**RECORDS SHOWN:**
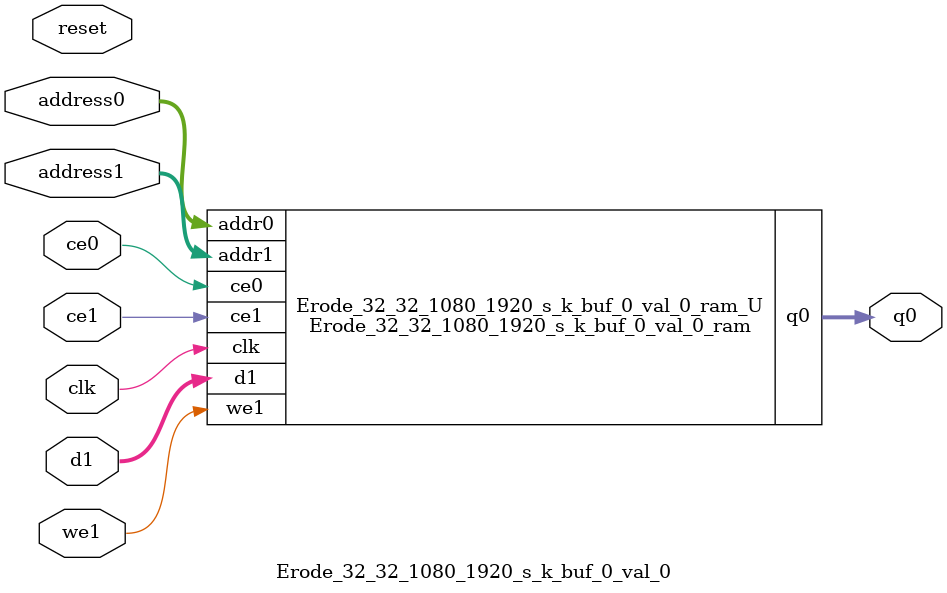
<source format=v>

`timescale 1 ns / 1 ps
module Erode_32_32_1080_1920_s_k_buf_0_val_0_ram (addr0, ce0, q0, addr1, ce1, d1, we1,  clk);

parameter DWIDTH = 8;
parameter AWIDTH = 11;
parameter MEM_SIZE = 1920;

input[AWIDTH-1:0] addr0;
input ce0;
output reg[DWIDTH-1:0] q0;
input[AWIDTH-1:0] addr1;
input ce1;
input[DWIDTH-1:0] d1;
input we1;
input clk;

(* ram_style = "block" *)reg [DWIDTH-1:0] ram[MEM_SIZE-1:0];




always @(posedge clk)  
begin 
    if (ce0) 
    begin
            q0 <= ram[addr0];
    end
end


always @(posedge clk)  
begin 
    if (ce1) 
    begin
        if (we1) 
        begin 
            ram[addr1] <= d1; 
        end 
    end
end


endmodule


`timescale 1 ns / 1 ps
module Erode_32_32_1080_1920_s_k_buf_0_val_0(
    reset,
    clk,
    address0,
    ce0,
    q0,
    address1,
    ce1,
    we1,
    d1);

parameter DataWidth = 32'd8;
parameter AddressRange = 32'd1920;
parameter AddressWidth = 32'd11;
input reset;
input clk;
input[AddressWidth - 1:0] address0;
input ce0;
output[DataWidth - 1:0] q0;
input[AddressWidth - 1:0] address1;
input ce1;
input we1;
input[DataWidth - 1:0] d1;




Erode_32_32_1080_1920_s_k_buf_0_val_0_ram Erode_32_32_1080_1920_s_k_buf_0_val_0_ram_U(
    .clk( clk ),
    .addr0( address0 ),
    .ce0( ce0 ),
    .q0( q0 ),
    .addr1( address1 ),
    .ce1( ce1 ),
    .d1( d1 ),
    .we1( we1 ));

endmodule


</source>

**TASK TO CARRY OUT:** Copy out the lines above in full and unaltered, apart from the pictures.

**WRITTEN SOLUTION:**
<source format=v>

`timescale 1 ns / 1 ps
module Erode_32_32_1080_1920_s_k_buf_0_val_0_ram (addr0, ce0, q0, addr1, ce1, d1, we1,  clk);

parameter DWIDTH = 8;
parameter AWIDTH = 11;
parameter MEM_SIZE = 1920;

input[AWIDTH-1:0] addr0;
input ce0;
output reg[DWIDTH-1:0] q0;
input[AWIDTH-1:0] addr1;
input ce1;
input[DWIDTH-1:0] d1;
input we1;
input clk;

(* ram_style = "block" *)reg [DWIDTH-1:0] ram[MEM_SIZE-1:0];




always @(posedge clk)  
begin 
    if (ce0) 
    begin
            q0 <= ram[addr0];
    end
end


always @(posedge clk)  
begin 
    if (ce1) 
    begin
        if (we1) 
        begin 
            ram[addr1] <= d1; 
        end 
    end
end


endmodule


`timescale 1 ns / 1 ps
module Erode_32_32_1080_1920_s_k_buf_0_val_0(
    reset,
    clk,
    address0,
    ce0,
    q0,
    address1,
    ce1,
    we1,
    d1);

parameter DataWidth = 32'd8;
parameter AddressRange = 32'd1920;
parameter AddressWidth = 32'd11;
input reset;
input clk;
input[AddressWidth - 1:0] address0;
input ce0;
output[DataWidth - 1:0] q0;
input[AddressWidth - 1:0] address1;
input ce1;
input we1;
input[DataWidth - 1:0] d1;




Erode_32_32_1080_1920_s_k_buf_0_val_0_ram Erode_32_32_1080_1920_s_k_buf_0_val_0_ram_U(
    .clk( clk ),
    .addr0( address0 ),
    .ce0( ce0 ),
    .q0( q0 ),
    .addr1( address1 ),
    .ce1( ce1 ),
    .d1( d1 ),
    .we1( we1 ));

endmodule


</source>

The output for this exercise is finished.